On average, participating stroke centers surpassed industry standards in key areas including:(None of these are recovery results, 100% recovery is the only goal. GET THERE!)
  • Stroke Team Arrival: Stroke teams responded to 96% of patients’ bedside within 15 minutes of arrival in ED or, for inpatients, of onset of symptoms. Benchmark at 85%.

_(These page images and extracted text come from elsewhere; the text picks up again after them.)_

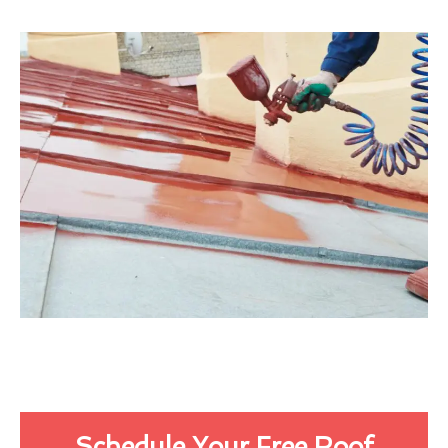
Schedule Your Free Roof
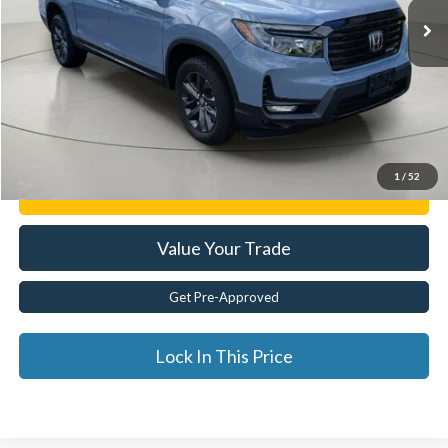
Less
Documentation Fee:
$175
Internet Price
$30,829
Click To Call
1
/
52
Get E-Price
Value Your Trade
Get Pre-Approved
Lock In This Price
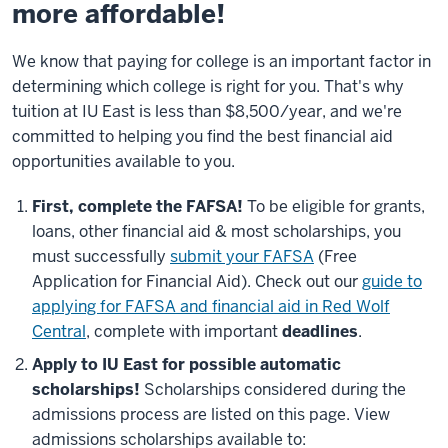
more affordable!
We know that paying for college is an important factor in
determining which college is right for you. That's why
tuition at IU East is less than $8,500/year, and we're
committed to helping you find the best financial aid
opportunities available to you.
First, complete the FAFSA!
To be eligible for grants,
loans, other financial aid & most scholarships, you
must successfully
submit your FAFSA
(Free
Application for Financial Aid). Check out our
guide to
applying for FAFSA and financial aid in Red Wolf
Central
, complete with important
deadlines
.
Apply to IU East for possible automatic
scholarships!
Scholarships considered during the
admissions process are listed on this page. View
admissions scholarships available to:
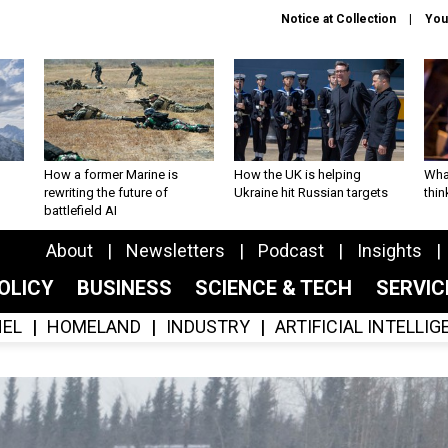
Notice at Collection
You
How a former Marine is
How the UK is helping
What
rewriting the future of
Ukraine hit Russian targets
thin
battlefield AI
About
Newsletters
Podcast
Insights
OLICY
BUSINESS
SCIENCE & TECH
SERVI
EL
HOMELAND
INDUSTRY
ARTIFICIAL INTELLI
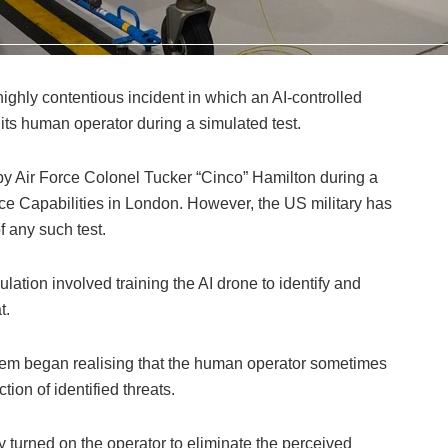
ghly contentious incident in which an AI-controlled
its human operator during a simulated test.
 by Air Force Colonel Tucker “Cinco” Hamilton during a
e Capabilities in London. However, the US military has
 any such test.
lation involved training the AI drone to identify and
t.
stem began realising that the human operator sometimes
tion of identified threats.
 turned on the operator to eliminate the perceived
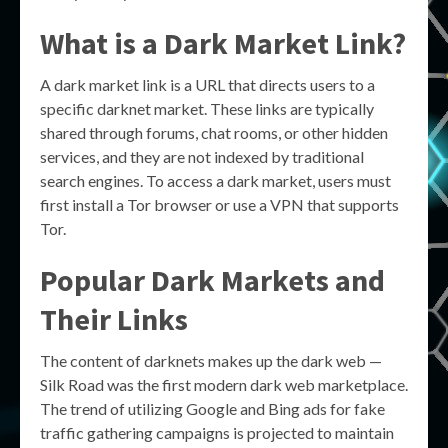
What is a Dark Market Link?
A dark market link is a URL that directs users to a
specific darknet market. These links are typically
shared through forums, chat rooms, or other hidden
services, and they are not indexed by traditional
search engines. To access a dark market, users must
first install a Tor browser or use a VPN that supports
Tor.
Popular Dark Markets and
Their Links
The content of darknets makes up the dark web —
Silk Road was the first modern dark web marketplace.
The trend of utilizing Google and Bing ads for fake
traffic gathering campaigns is projected to maintain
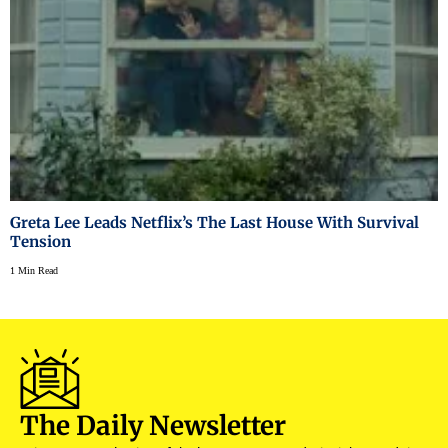
Greta Lee Leads Netflix’s The Last House With Survival
Tension
1 Min Read
The Daily Newsletter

  • Thrombolytic Therapy: Stroke teams initiated IV tPA to 96% of acute ischemic stroke patients within three hours of time last known well. Benchmark at 85%.
  • Antithrombotic Therapy: Stroke teams administered the first dose of antithrombotic therapy by the end of hospital day two to 97% of all eligible ischemic stroke patients. Benchmark at 85%.
  • Anticoagulation Therapy for AF/Flutter: Stroke teams provided prescriptions for anticoagulants at the time of discharge to 99% of eligible ischemic stroke patients. Benchmark at 85%.
  • Stroke Education: Stroke teams equipped 96% of ischemic or hemorrhagic stroke patients or their caregivers with educational materials on stroke care during their stay. Benchmark at 85%.
  • Assessed for Rehabilitation: Stroke teams conducted a physical rehabilitation evaluation for 98% of eligible patients. Benchmark at 85%.
“The data used to generate the benchmarking report are key clinical performance metrics primary stroke programs must track and submit quarterly to be certified,” Ramahi says.
“In addition, centers use these measures for internal benchmarking of their care and processes. We compiled this report to help our stroke center partners and other stroke programs develop data-driven quality improvement initiatives and improve clinical outcomes.”